In advanced Alzheimer’s disease, most of the cortex is seriously damaged. The brain shrinks dramatically due to widespread cell death. Individuals lose their ability to communicate, to recognize family and loved ones and to care for themselves.
Progressive mental deterioration in old age has been recognized and described throughout history. However, it was not until 1906 that a German physician, Dr. Alois Alzheimer, specifically identified a collection of brain cell abnormalities as a disease. One of Dr. Alzheimer’s patients died after years of severe memory problems, confusion and difficulty understanding questions. Upon her death, while performing a brain autopsy, the doctor noted dense deposits surrounding the nerve cells (neuritic plaques). Inside the nerve cells he observed twisted bands of fibers (neurofibrillary tangles). Today, this degenerative brain disorder bears his name, and when found during an autopsy, these plaques and tangles mean a definite diagnosis of Alzheimer's disease (AD).
Since its discovery more than 100 years ago, there have been many scientific breakthroughs in AD research. In the 1960s, scientists discovered a link between cognitive decline and the number of plaques and tangles in the brain. The medical community then formally recognized Alzheimer’s as a disease and not a normal part of aging. In the 1970s, scientists made great strides in understanding the human body as a whole, and AD emerged as a significant area of research interest. This increased attention led in the 1990s to important discoveries and a better understanding of complex nerve cells in the brains of AD patients. More research was done on AD susceptibility genes, and several drugs were approved to treat the cognitive symptoms of the disease.

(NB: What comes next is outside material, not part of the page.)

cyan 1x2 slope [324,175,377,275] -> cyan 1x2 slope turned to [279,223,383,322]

Over the last decade, scientists have substantially progressed in understanding potential environmental, genetic and other risk factors for AD, the processes leading to formation of plaques and tangles in the brain, and the brain regions that are affected. Specific genes related to both the early-onset and late-onset forms of AD have been identified, but genetic risk factors alone do not fully explain its causes, so researchers are actively exploring environment and lifestyle to learn what role they might play in the development of this disease. More effective treatment options have been approved by the Food and Drug Administration (FDA). However, AD is still incurable. The drugs currently in use treat only the symptoms, not the cause of the disorder, and they only slow the progression of cognitive decline.
Dementia is a decline in cognitive function or mental ability – thinking, reasoning and remembering. People with dementia have difficulty independently carrying out daily tasks they have performed routinely throughout their lives. The most common forms of dementia in the elderly are Alzheimer’s disease and vascular dementia, a hardening of the arteries in the brain that causes blockage in blood flow. These two conditions account for the vast majority of cases, and although their symptoms can sometimes be managed, they are irreversible. The dementia associated with Alzheimer’s will progressively worsen.

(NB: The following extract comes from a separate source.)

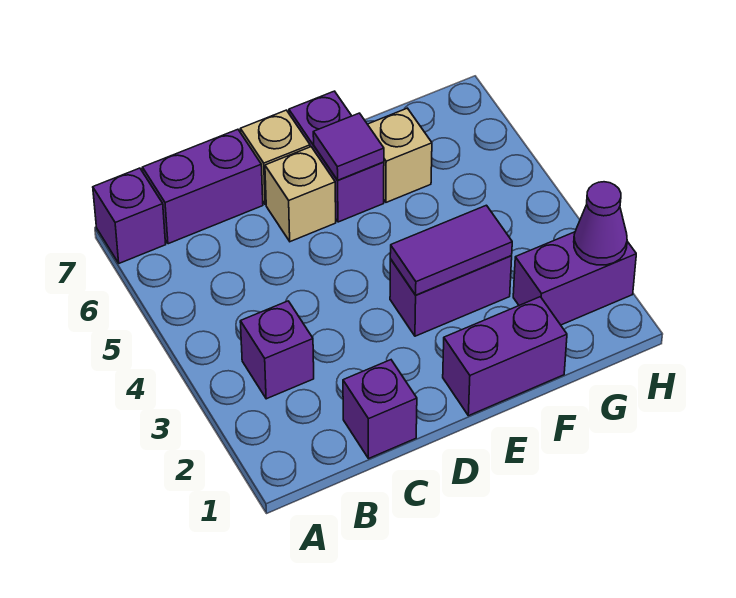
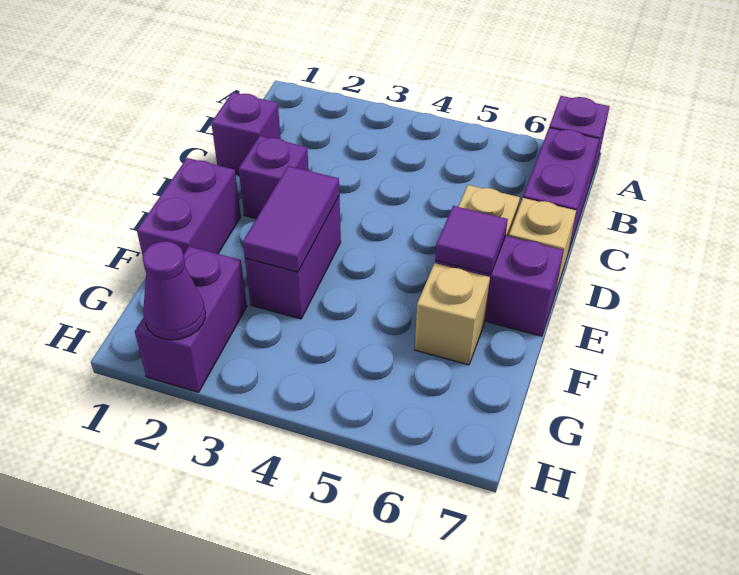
purple 1x1 brick [240,301,314,399] -> purple 1x1 brick moved to [239,136,309,219]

Dementia can also be caused by infection; drug interactions; metabolic disorders of the thyroid, liver, pancreas or kidneys; nutritional deficiencies, especially the lack of vitamin B-12; head injury; brain tumors; depression; or other progressive diseases such as Parkinson's, Lewy-body, Huntington’s or Pick’s.
If a decline in mental function makes an impression on friends and family, and begins to interfere with daily activities, employment tasks, social interactions, and family chores, set up an appointment with a doctor to accurately determine the underlying cause of the symptoms.